In the physical theater class I just finished taking, I had two good days out of the eight sessions. The other days weren’t bad or un-fun; they were full of hard work and mixed feedback from teachers, like workshops are supposed to be. But I want to explore what made those two good days so good.

The first good day was when I had a bad cold. I’d been taking cold medicine that suppressed the cough and possibly my higher cognitive functions. My body wanted to stay in bed instead of catching an early train to Wicker Park. I went anyway — I was there to absorb whatever I could, even if my brain was too fuzzy to understand.

The second good day, our teacher Marc had us run a relay race, and I was supposed to be a wheelbarrow for the fourth lap.

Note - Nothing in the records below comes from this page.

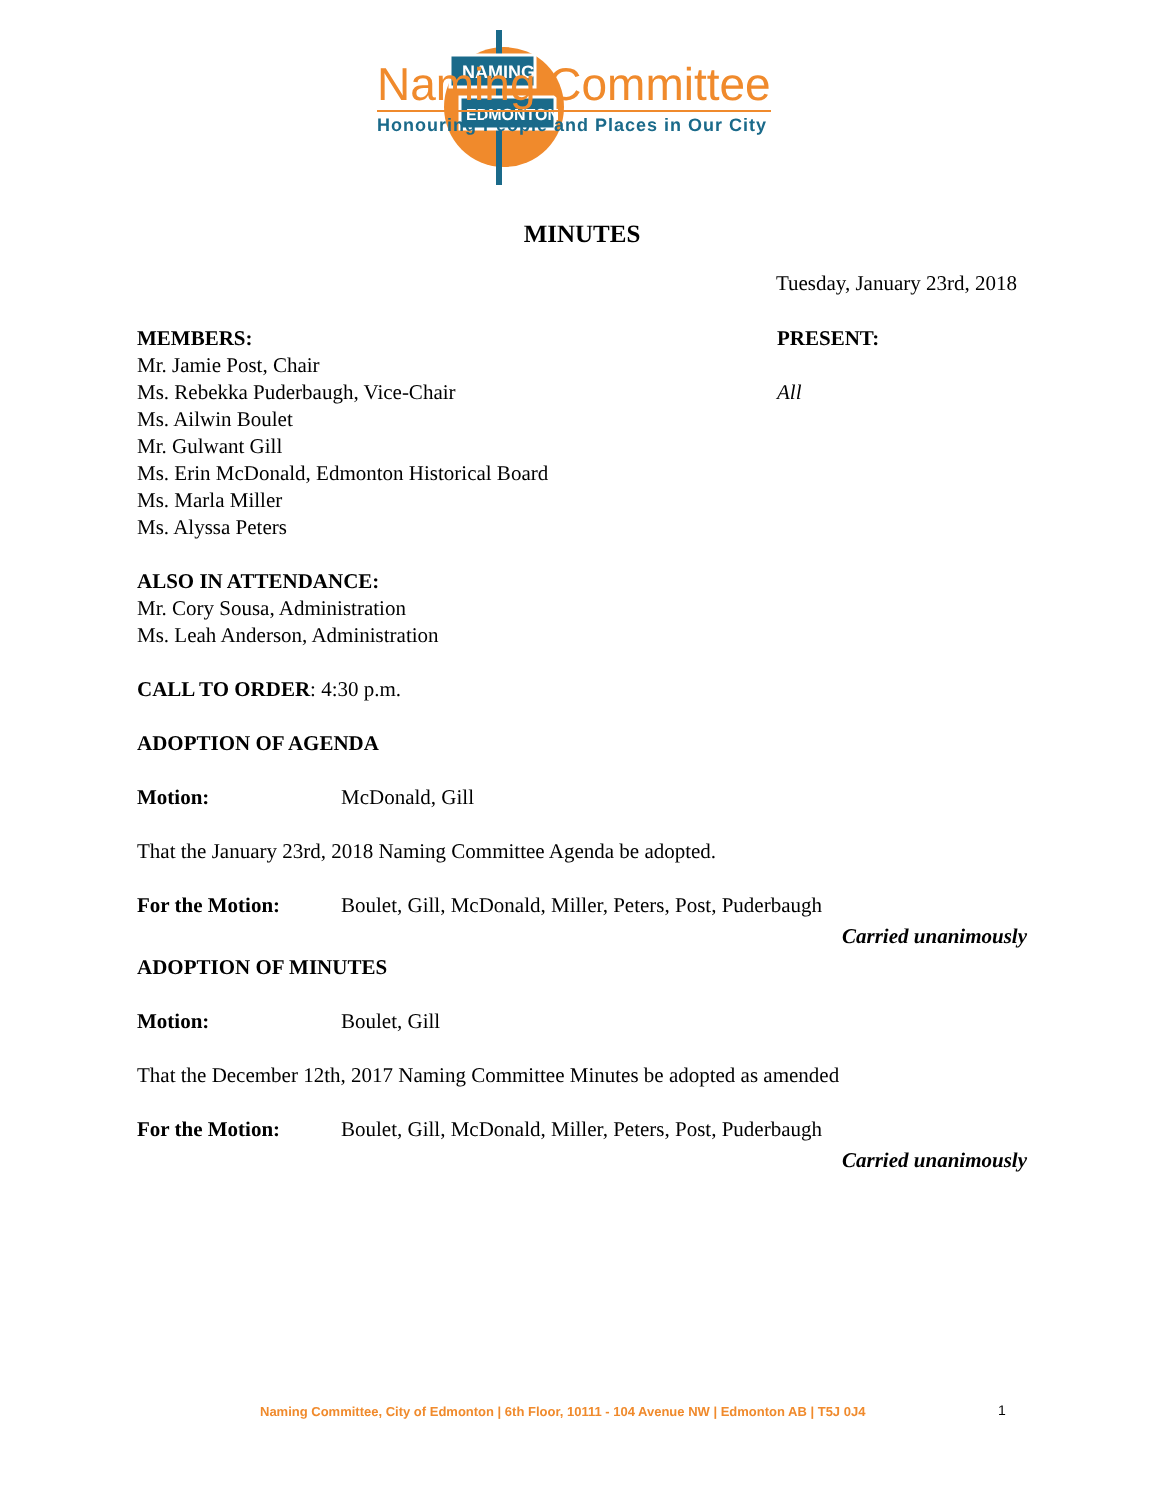NAMING
EDMONTON
Naming Committee
Honouring People and Places in Our City
MINUTES
Tuesday, January 23rd, 2018
MEMBERS:
Mr. Jamie Post, Chair
Ms. Rebekka Puderbaugh, Vice-Chair
Ms. Ailwin Boulet
Mr. Gulwant Gill
Ms. Erin McDonald, Edmonton Historical Board
Ms. Marla Miller
Ms. Alyssa Peters
PRESENT:
All
ALSO IN ATTENDANCE:
Mr. Cory Sousa, Administration
Ms. Leah Anderson, Administration
CALL TO ORDER: 4:30 p.m.
ADOPTION OF AGENDA
Motion: McDonald, Gill
That the January 23rd, 2018 Naming Committee Agenda be adopted.
For the Motion: Boulet, Gill, McDonald, Miller, Peters, Post, Puderbaugh
Carried unanimously
ADOPTION OF MINUTES
Motion: Boulet, Gill
That the December 12th, 2017 Naming Committee Minutes be adopted as amended
For the Motion: Boulet, Gill, McDonald, Miller, Peters, Post, Puderbaugh
Carried unanimously
Naming Committee, City of Edmonton | 6th Floor, 10111 - 104 Avenue NW | Edmonton AB | T5J 0J4
1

I was not a good wheelbarrow. Somehow, probably because my abs aren’t strong enough, I ended up sprawled on the ground, winded, unable to talk or move due to a crazy-sharp pain in my back. Five minutes later, I was back to normal, except that I thought — maybe it would be ok if I didn’t nail every Lecoq movement. Maybe it’d even be ok to look like this guy:

Our teachers looked for two main things when they watched us go through these movements: technical precision and presence. I was getting so wrapped up in mastering the technical movements that I was missing the bigger picture of being present with the audience.

Paola theorized that this overthinking — in improv parlance, “getting stuck in my head” — is because I was a good student for 17 years of school. And now I teach Latin.* My default is often to be concerned that I’m getting everything right.

She said something like, “Alyssa, sometimes you try to understand before you do. You are trying to get an A, and you forget I am not giving grades. This is not good. You stop and say you are confused? Do not tell me you are confused! Confused sounds like you should know already and you feel bad because you don’t. Instead, say you don’t know, and do something anyway. There is nothing wrong with not knowing as long as you do something. Understanding is for later. ”

The wheelbarrow day and the cold medicine** day, I had no energy to judge myself. I’d given myself permission not to understand, not to master everything, not to get an A. I was there; that was all. I was shocked when I got better feedback on my work those days than at any other time during the session. Apparently, just being there was better than whatever I was doing before.

 

*What’s more, I teach introductory Latin, where the students don’t yet have enough mastery to exercise creativity in their translations. An answer is right or wrong, and there is nothing subjective. Or subjunctive, either, because they haven’t learned the subjunctive mood yet.

**This is probably why some performers drink before shows. Buzzed people tend not to be too critical of themselves, which is good. However, they also lack self-awareness and timing, which is bad. Your teammates need you open AND sharp.